“Toyota has decided that the way to get people excited about electric vehicles is to give consumers the illusion of driving a stick shift, fake vroom sound and all. The simulated manual transmission and other emerging features give customers “a truly ‘WOW! Experience,’ ” Takero Kato, the president of Toyota’s BEV Factory, told a workshop on the future of cars outside Tokyo last week. (The CAPITALIZATION and exclamation point come from the carmaker’s official English subtitling of the presentation.) The company may roll out the feature with its 2026 electric vehicle fleet, the Wall Street Journal reported on Tuesday.”
The MINI Cooper we got on 2003 had a CVT transmission - no individual gears. During acceleration, the engine would run at its most efficient rpm, and the transmission would steadily expand or contract accordingly.
This was apparently so unnerving to some, so they added artificial gear ratios you could manually shift to, just to get the engine to rev like a geared transmission. It made the system comparatively inefficient, and we never used it.
I am reminded of a toddler I saw riding a Big Wheel years ago. The Big Wheel had loud sound effects. He peddled for a little while, then turned them off. Then he yelled, “Vroom! Vroom!”
I’m not sure I’ve ever driven a CVT vehicle – pretty sure I haven’t. But I think it would drive me a bit batty for at least a week or so getting used to there not being that “shift” feeling.
For me, one of the best parts of the EV experience is the neck jerking acceleration without loud sounds and gear shifts. I like engine sounds, and driving a stick, but there is a different kind of fun in getting all of the performance (or more) without all of the drama.
I’m partial to the Pac-Man waka waka waka noise, myself.
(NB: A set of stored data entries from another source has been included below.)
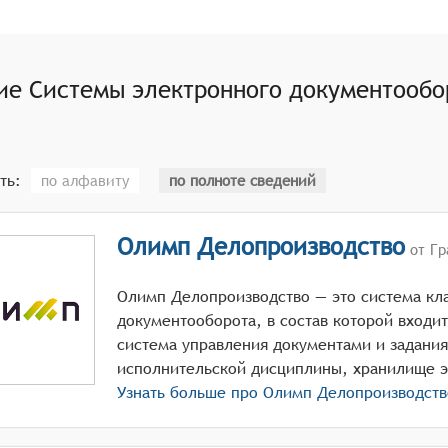
для определенных лиц или групп сотрудников и внешних ко
ть делиться документами с отдельными лицами или группой
едактировать и добавлять комментарии.
ние
Системы электронного документообо
ологию захвата изображений для оцифровки печатных доку
нное хранилище для хранения конфиденциальных и архивны
ть:
по алфавиту
по полноте сведений
Олимп Делопроизводство
от Гр
Олимп Делопроизводство — это система кл
документооборота, в состав которой входи
система управления документами и задания
исполнительской дисциплины, хранилище э
Узнать больше про
Олимп Делопроизводств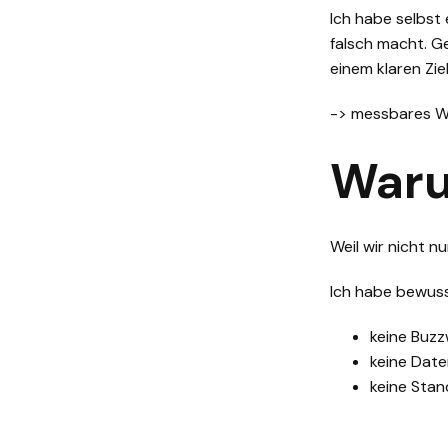
Ich habe selbst
falsch macht. G
einem klaren Ziel
-> messbares 
Waru
Weil wir nicht 
Ich habe bewuss
keine Buz
keine Date
keine Stan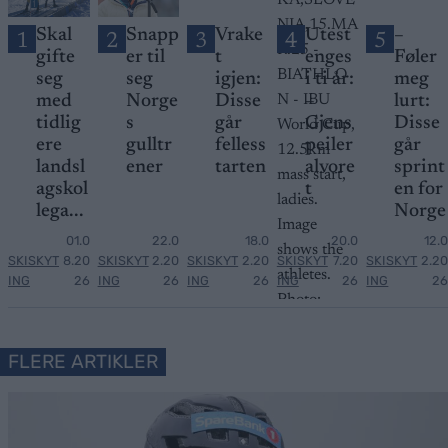
Skal
Snapp
Vrake
Utest
–
1
2
3
4
5
gifte
er til
t
enges
Føler
seg
seg
igjen:
i ti år:
meg
med
Norge
Disse
–
lurt:
tidlig
s
går
Gjens
Disse
ere
gulltr
felless
peiler
går
landsl
ener
tarten
alvore
sprint
agskol
t
en for
lega...
Norge
01.0
22.0
18.0
20.0
12.0
SKISKYT
8.20
SKISKYT
2.20
SKISKYT
2.20
SKISKYT
7.20
SKISKYT
2.20
ING
26
ING
26
ING
26
ING
26
ING
26
FLERE ARTIKLER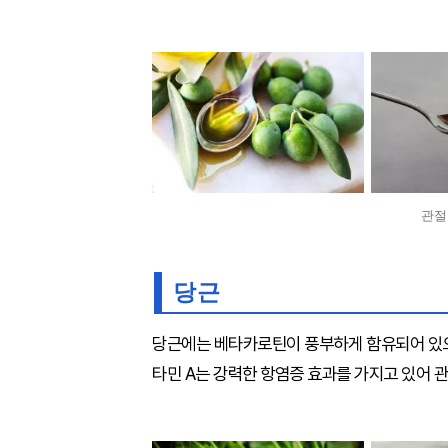
관절
당근
당근에는 베타카로틴이 풍부하게 함유되어 있으
타민 A는 강력한 항염증 효과를 가지고 있어 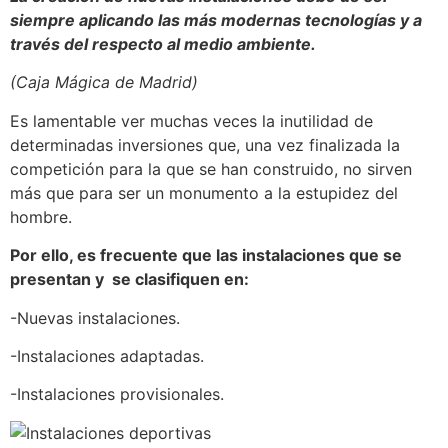
siempre aplicando las más modernas tecnologías y a
través del respecto al medio ambiente.
(Caja Mágica de Madrid)
Es lamentable ver muchas veces la inutilidad de
determinadas inversiones que, una vez finalizada la
competición para la que se han construido, no sirven
más que para ser un monumento a la estupidez del
hombre.
Por ello, es frecuente que las instalaciones que se
presentan y
se clasifiquen en:
-Nuevas instalaciones.
-Instalaciones adaptadas.
-Instalaciones provisionales.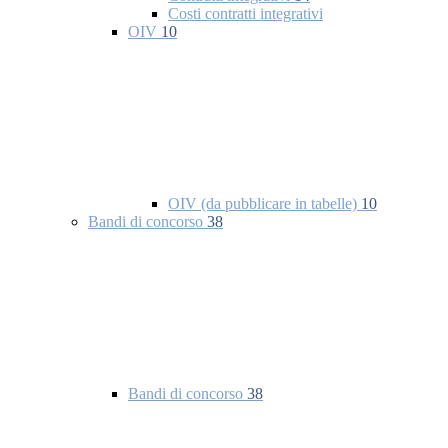
Costi contratti integrativi
OIV
10
OIV (da pubblicare in tabelle)
10
Bandi di concorso
38
Bandi di concorso
38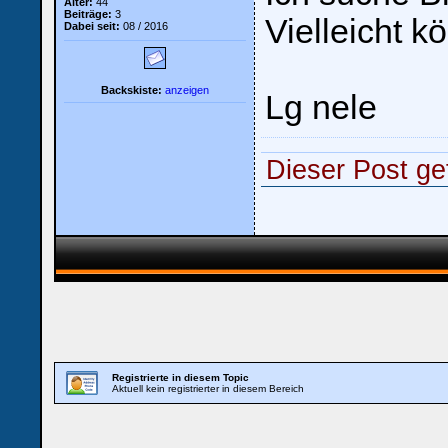
Alter:
44
Beiträge:
3
Vielleicht k
Dabei seit:
08 / 2016
Backskiste:
anzeigen
Lg nele
Dieser Post gef
Registrierte in diesem Topic
Aktuell kein registrierter in diesem Bereich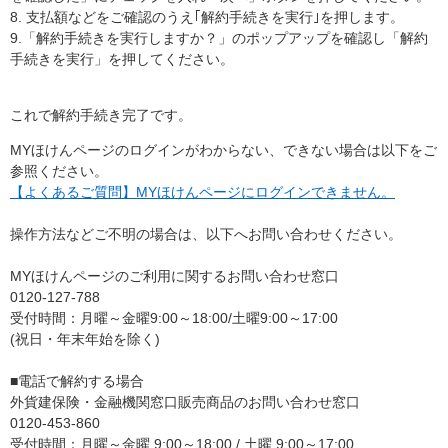
8. 支払額などをご確認のうえ｢解約手続きを実行｣を押します。
9.「解約手続きを実行しますか？」のポップアップを確認し「解約
手続きを実行」を押してください。
これで解約手続き完了です。
MYほけんページのログインがわからない、できない場合は以下をご
参照ください。
【よくあるご質問】MYほけんページにログインできません。
操作方法などご不明の場合は、以下へお問い合わせください。
MYほけんページのご利用に関するお問い合わせ窓口
0120-127-788
受付時間：月曜～金曜9:00～18:00/土曜9:00～17:00
(祝日・年末年始を除く)
■電話で解約する場合
外貨建保険・金融機関窓口販売商品のお問い合わせ窓口
0120-453-860
受付時間：月曜～金曜 9:00～18:00 / 土曜 9:00～17:00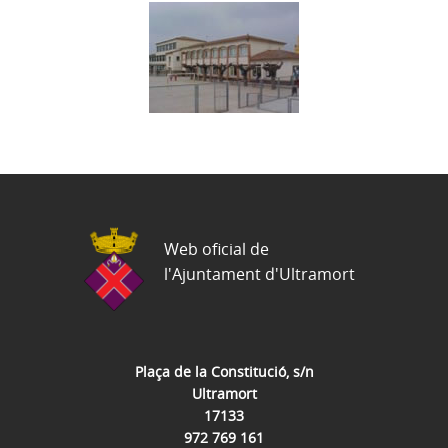
Web oficial de
l'Ajuntament d'Ultramort
Plaça de la Constitució, s/n
Ultramort
17133
972 769 161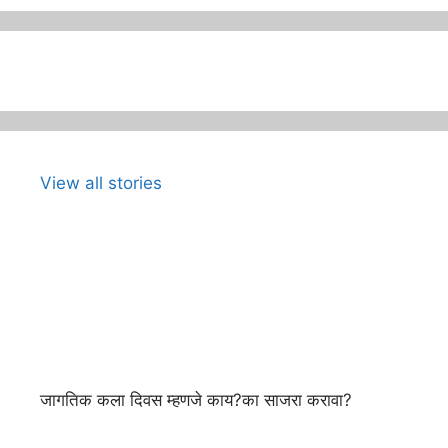
View all stories
जागतिक कला दिवस म्हणजे काय?का साजरा करावा?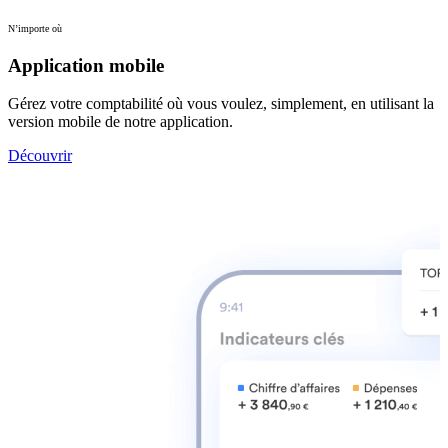
N’importe où
Application mobile
Gérez votre comptabilité où vous voulez, simplement, en utilisant la
version mobile de notre application.
Découvrir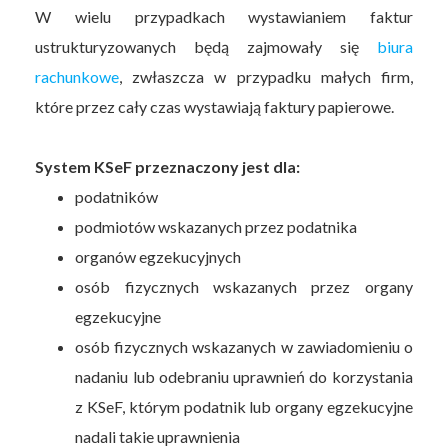
W wielu przypadkach wystawianiem faktur
ustrukturyzowanych będą zajmowały się
biura
rachunkowe
, zwłaszcza w przypadku małych firm,
które przez cały czas wystawiają faktury papierowe.
System KSeF przeznaczony jest dla:
podatników
podmiotów wskazanych przez podatnika
organów egzekucyjnych
osób fizycznych wskazanych przez organy
egzekucyjne
osób fizycznych wskazanych w zawiadomieniu o
nadaniu lub odebraniu uprawnień do korzystania
z KSeF, którym podatnik lub organy egzekucyjne
nadali takie uprawnienia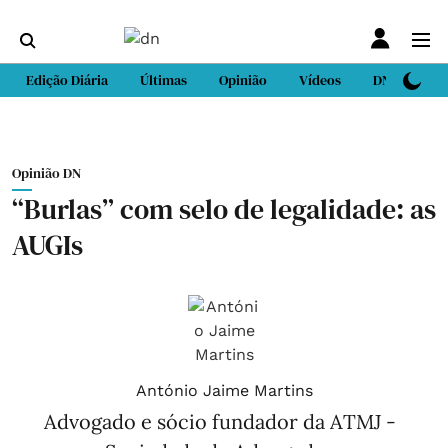
Edição Diária
Últimas
Opinião
Vídeos
DN Sport
Opinião DN
“Burlas” com selo de legalidade: as
AUGIs
António Jaime Martins
Advogado e sócio fundador da ATMJ -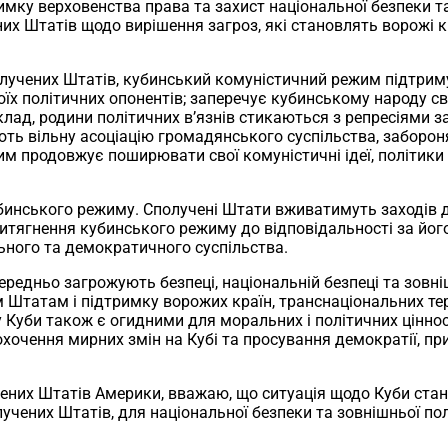
имку верховенства права та захист національної безпеки т
Штатів щодо вирішення загроз, які становлять ворожі кра
олучених Штатів, кубинський комуністичний режим підтримує
їх політичних опонентів; заперечує кубинському народу св
лад, родини політичних в’язнів стикаються з репресіями з
ють вільну асоціацію громадянського суспільства, заборон
 продовжує поширювати свої комуністичні ідеї, політики т
бинського режиму. Сполучені Штати вживатимуть заходів дл
итягнення кубинського режиму до відповідальності за його
ьного та демократичного суспільства.
ередньо загрожують безпеці, національній безпеці та зовні
 Штатам і підтримку ворожих країн, транснаціональних тер
у Куби також є огидними для моральних і політичних ціннос
охочення мирних змін на Кубі та просування демократії, п
их Штатів Америки, вважаю, що ситуація щодо Куби стано
учених Штатів, для національної безпеки та зовнішньої по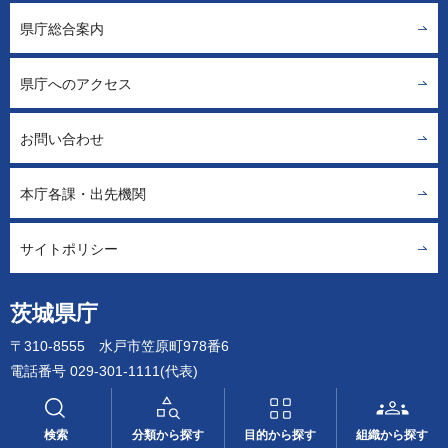
県庁総合案内
県庁へのアクセス
お問い合わせ
本庁各課・出先機関
サイトポリシー
茨城県庁
〒310-8555 水戸市笠原町978番6
電話番号 029-301-1111(代表)
法人番号 2000020080004
検索
分類から探す
目的から探す
組織から探す
Copyright ©Ibaraki Prefectural Government. All rights reserved.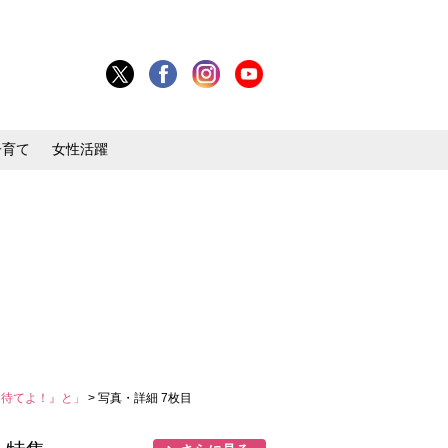
子育て
女性活躍
ょ待てよ！』と」
> 写真・詳細 7枚目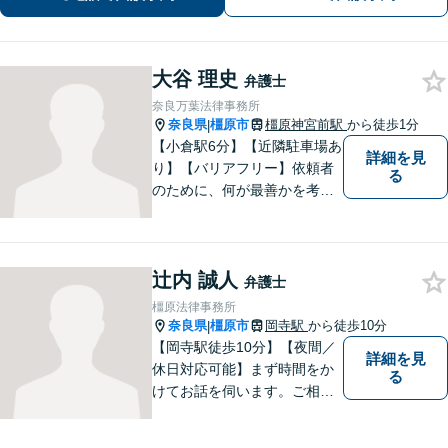
大谷 理史
弁護士
奈良万葉法律事務所
奈良県
橿原市
橿原神宮前駅
から徒歩1分
|
【小倉駅6分】【近隣駐車場あ
詳細を見
り】【バリアフリー】依頼者
る
のために、何が最善かを考
え、依頼者に寄り添える弁護
士でありたいと思っていま
す。依頼者の皆様に最善の解
辻内 誠人
決策を提案し続けます。 よろ
弁護士
しくお願いします。
橿原法律事務所
奈良県
橿原市
岡寺駅
から徒歩10分
|
【岡寺駅徒歩10分】【夜間／
詳細を見
休日対応可能】まず時間をか
る
けてお話を伺います。ご相談
者の思いを十分お聞きし、そ
の実現に向けてサポートいた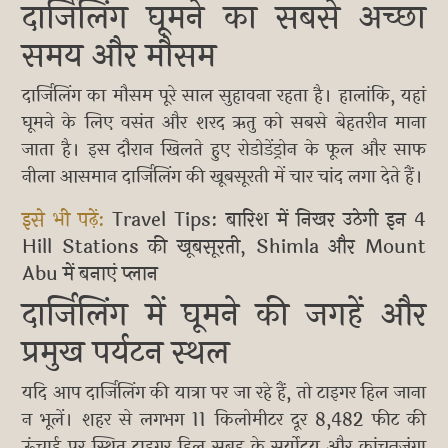
दार्जिलिंग घूमने का सबसे अच्छा
समय और मौसम
दार्जिलिंग का मौसम पूरे साल सुहावना रहता है। हालांकि, यहां
घूमने के लिए वसंत और शरद ऋतु को सबसे बेहतरीन माना
जाता है। इस दौरान खिलते हुए रोडोडेंड्रोन के फूल और साफ
नीला आसमान दार्जिलिंग की खूबसूरती में चार चांद लगा देते हैं।
इसे भी पढ़ें:
Travel Tips: बारिश में निखर उठेगी इन 4
Hill Stations की खूबसूरती, Shimla और Mount
Abu में बनाएं प्लान
दार्जिलिंग में घूमने की जगहें और
प्रमुख पर्यटन स्थल
यदि आप दार्जिलिंग की यात्रा पर जा रहे हैं, तो टाइगर हिल जाना
न भूलें। शहर से लगभग 11 किलोमीटर दूर 8,482 फीट की
ऊंचाई पर स्थित टाइगर हिल सुबह के सूर्योदय और कांचनजंगा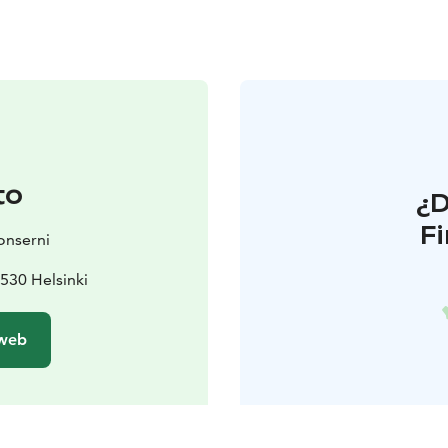
to
¿
F
onserni
530 Helsinki
 web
Hoof falls or coconut claps would be fun, but potentially confusing. A sound that’s obviously a person imitating a vroom vroom car would be hilarious.
I immediately thought of that very ad when I saw this thread. The point of course being that she had learned to wait until just after the normal jarring auto-tranny shift jolt to avoid drawing on her cheek. But their cool new car just didn’t do that anymore.
FYI, many ICE performance cars now pump fake engine noises through the audio system so the car sounds more powerful and noxious to the driver than it does to the passersby.
I like it right up until one day, right after the warranty expired, the transmission failed, completely and irreparably. I think the full replacement cost was something in the $12k range, so we had to basically sell it for parts after less than five years.
I’m sure the reliability has improved, but it left a bitter taste.
I’m not a gearhead by any stretch (except for enjoying stick shifts), but I just have a feeling that it would feel somewhat like a “Shepard tone” to me. Or a cadence that never resolves. Or a sneeze that builds and never delivers.
A guy I worked with related that he and his son were in the check out line behind an obese woman. When her pager went off, his son yelled, “Look out Dad! She’s backing up!”
I eagerly await the day people make a point of hacking the sound files and your car makes the aforementioned Jetson noises, Enterprise noises, or a copy of your own 4 year old going “Vroom Vroom”.